▶ [What the task asks]
The output must match the entries below exactly, with pictures removed.

▶ [Records for the exercise]

------------------------------

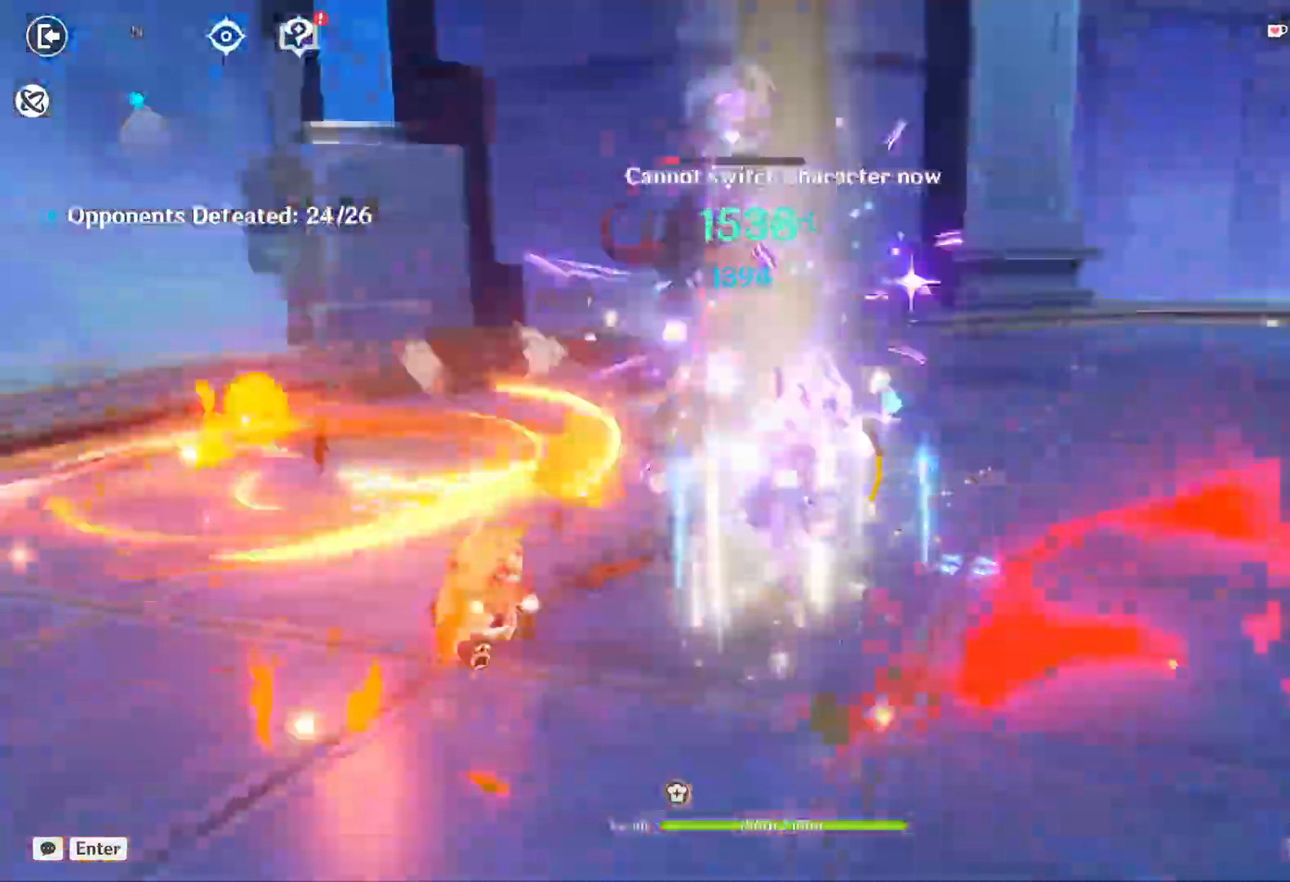
Gameplay with keyboard and mouse; each line is a JSON object with the keys and mouse buttons held at the frame after it. "events" lists presses ("down") and releases ("up") of "1", "2", "3", "4", "5", "a", "alt", "b", "c", "ctrl", "d", "e", "f", "g", "q", "r", "s", "shift", "space", "t", "tab", "v", "w", "x", "z", "mouse_left", "mouse_wheel", "mouse_right", "mouse_mb4" and "mouse_mb5" between this image and that frame as [ms after this image, input, new state], when the widget could be followed in between. "mouse_left", "mouse_wheel", "mouse_right", "mouse_mb4", "mouse_mb5" = the "left", "wheel", "right", "mb4", "mb5" buttons of the "mouse" list. No other keys are recorded. "wheel" means that the mouse wheel is clicked or scrolled. Mouse movement is not recorded.
{"keys": ["w"], "mouse": [], "events": [[33, "mouse_left", "up"], [100, "q", "up"], [183, "q", "down"], [317, "q", "up"]]}
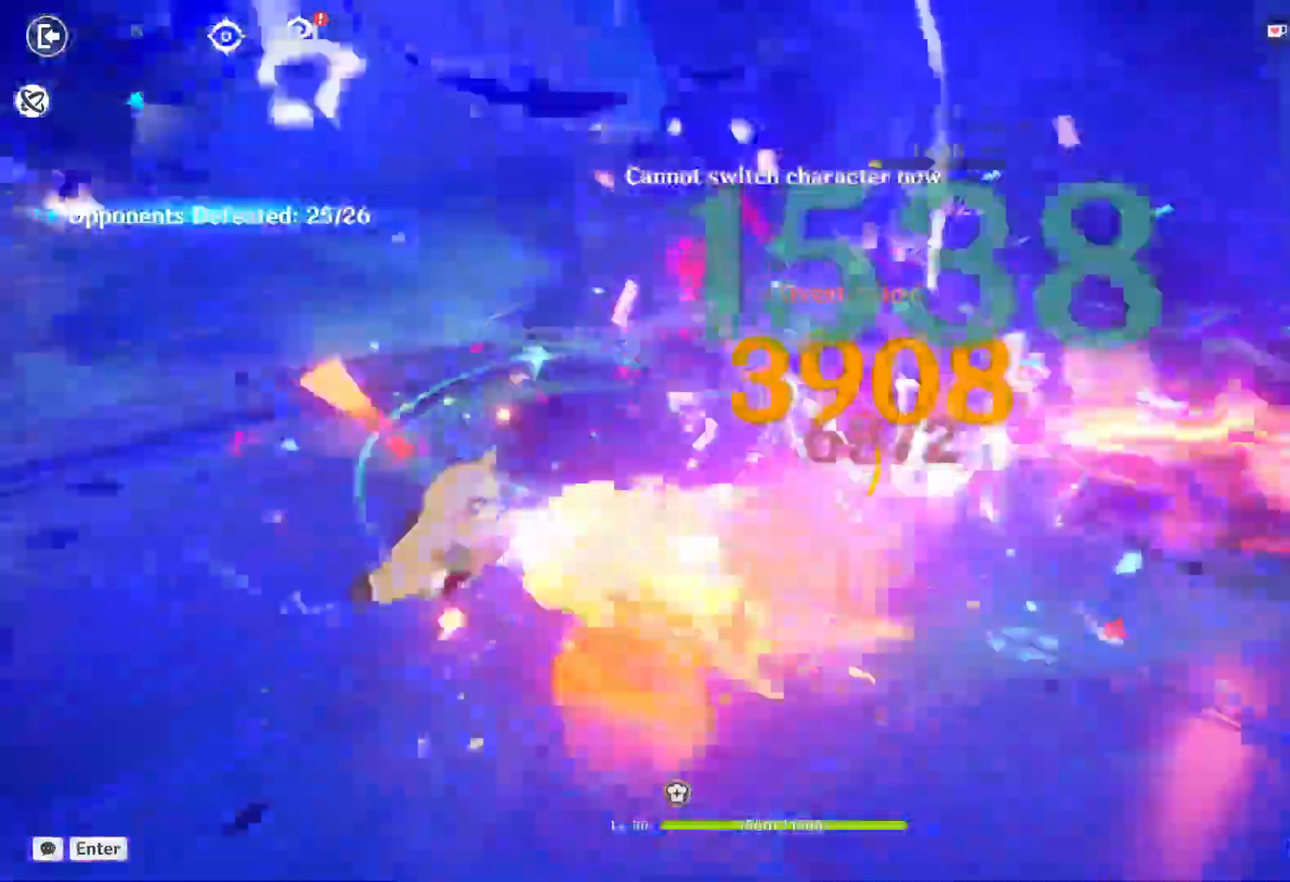
{"keys": ["w"], "mouse": []}
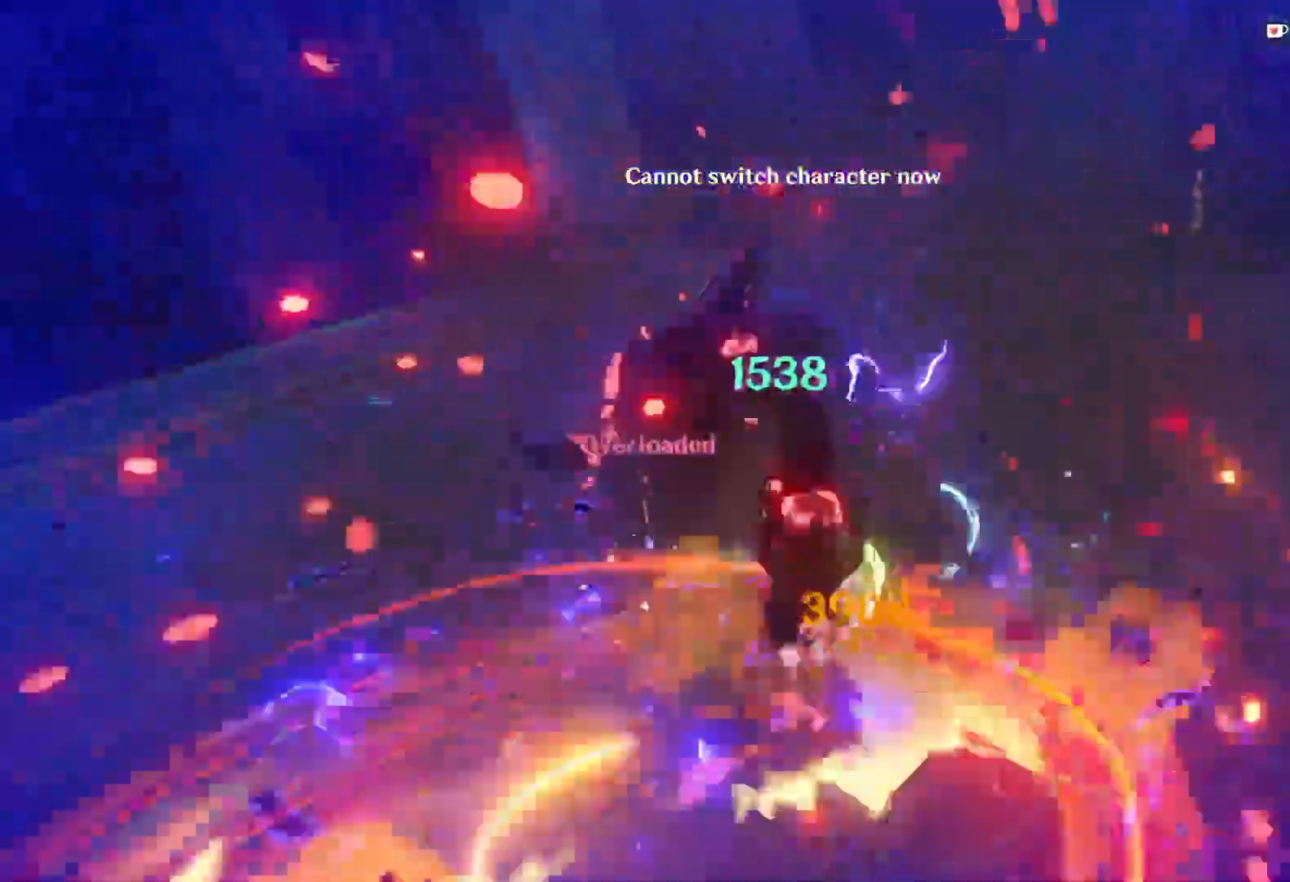
{"keys": ["d", "w"], "mouse": [], "events": [[367, "d", "down"]]}
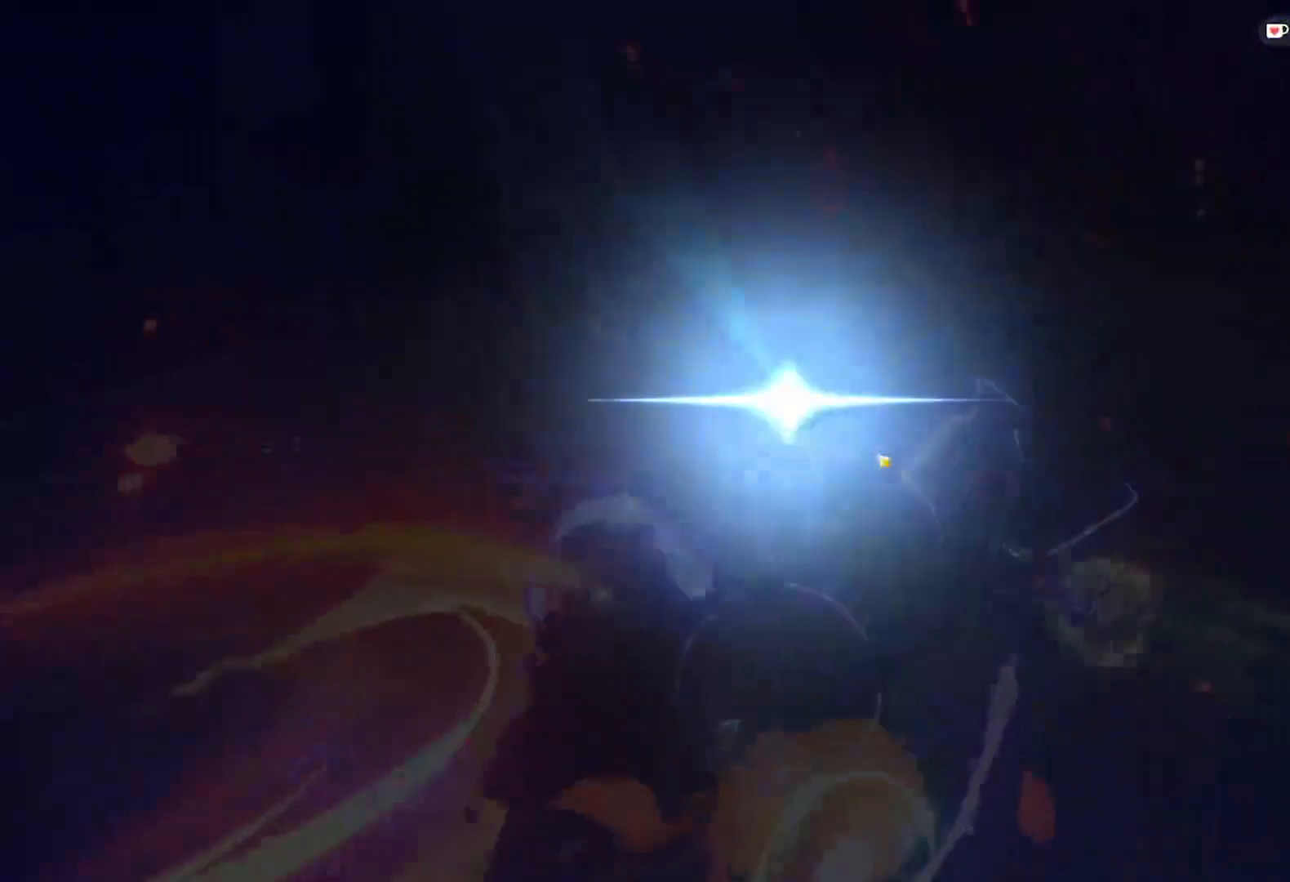
{"keys": [], "mouse": [], "events": [[50, "w", "up"], [100, "d", "up"]]}
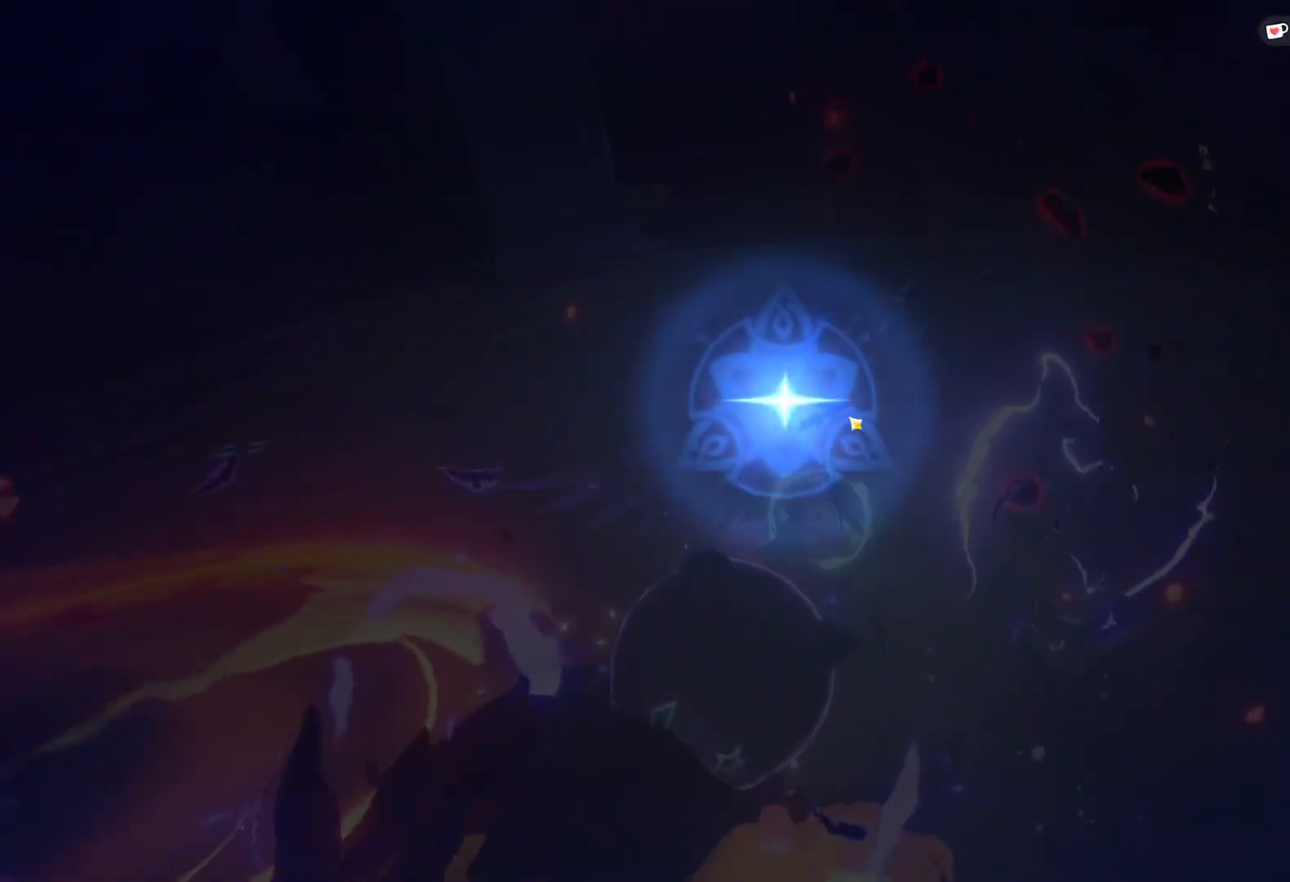
{"keys": [], "mouse": [], "events": []}
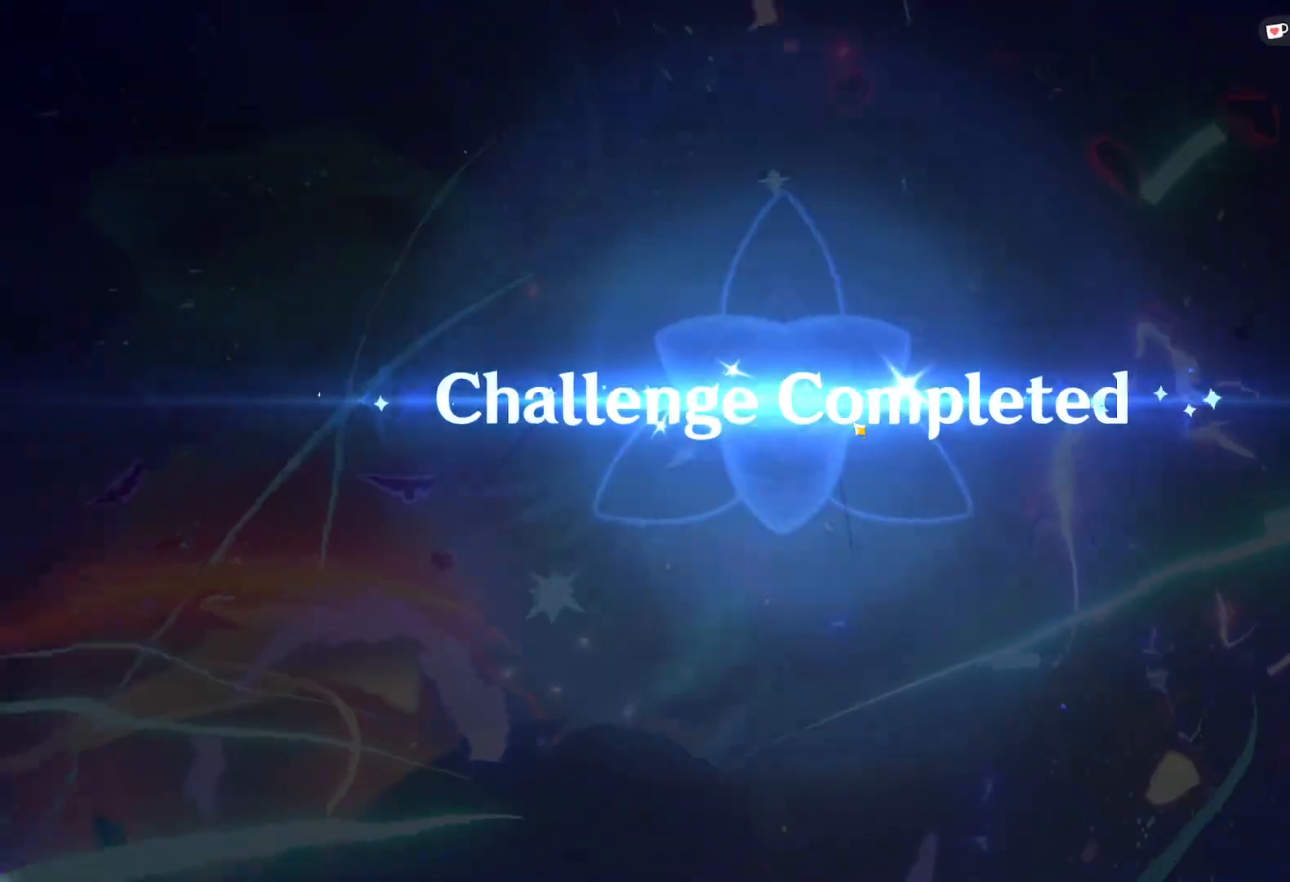
{"keys": [], "mouse": [], "events": []}
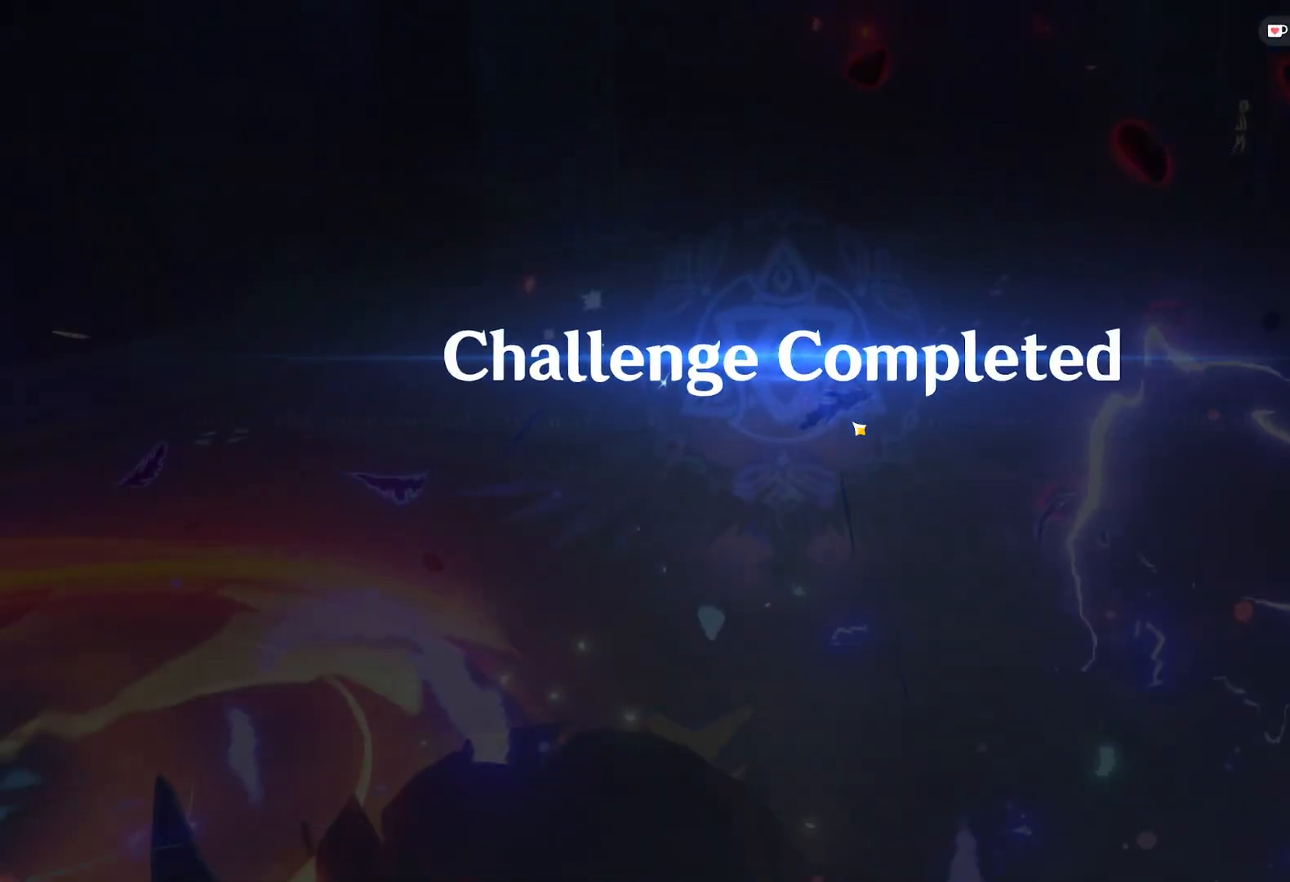
{"keys": [], "mouse": [], "events": []}
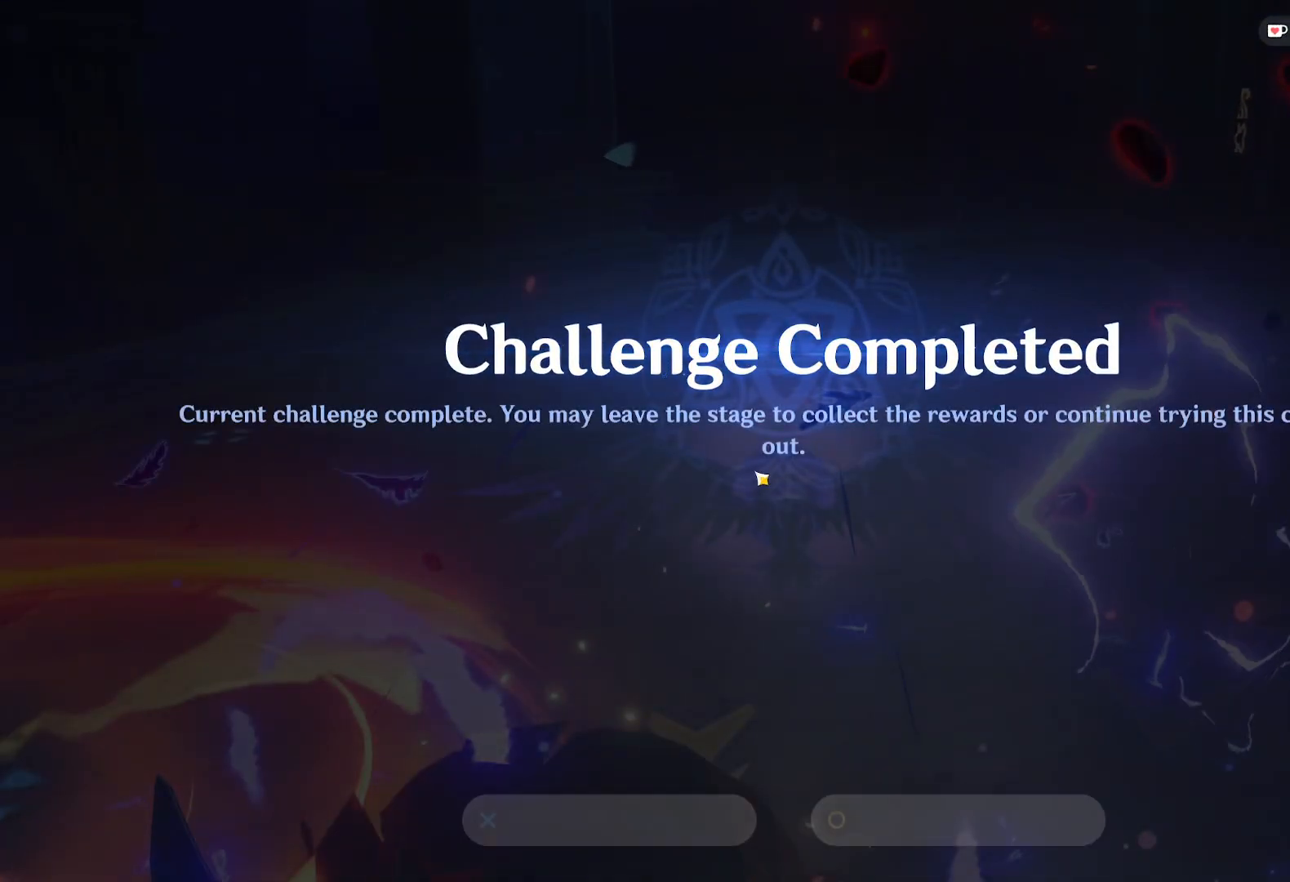
{"keys": [], "mouse": [], "events": []}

------------------------------

▶ [Output of the exercise]
Gameplay with keyboard and mouse; each line is a JSON object with the keys and mouse buttons held at the frame after it. "events" lists presses ("down") and releases ("up") of "1", "2", "3", "4", "5", "a", "alt", "b", "c", "ctrl", "d", "e", "f", "g", "q", "r", "s", "shift", "space", "t", "tab", "v", "w", "x", "z", "mouse_left", "mouse_wheel", "mouse_right", "mouse_mb4" and "mouse_mb5" between this image and that frame as [ms after this image, input, new state], when the widget could be followed in between. "mouse_left", "mouse_wheel", "mouse_right", "mouse_mb4", "mouse_mb5" = the "left", "wheel", "right", "mb4", "mb5" buttons of the "mouse" list. No other keys are recorded. "wheel" means that the mouse wheel is clicked or scrolled. Mouse movement is not recorded.
{"keys": ["w"], "mouse": [], "events": [[33, "mouse_left", "up"], [100, "q", "up"], [183, "q", "down"], [317, "q", "up"]]}
{"keys": ["w"], "mouse": []}
{"keys": ["d", "w"], "mouse": [], "events": [[367, "d", "down"]]}
{"keys": [], "mouse": [], "events": [[50, "w", "up"], [100, "d", "up"]]}
{"keys": [], "mouse": [], "events": []}
{"keys": [], "mouse": [], "events": []}
{"keys": [], "mouse": [], "events": []}
{"keys": [], "mouse": [], "events": []}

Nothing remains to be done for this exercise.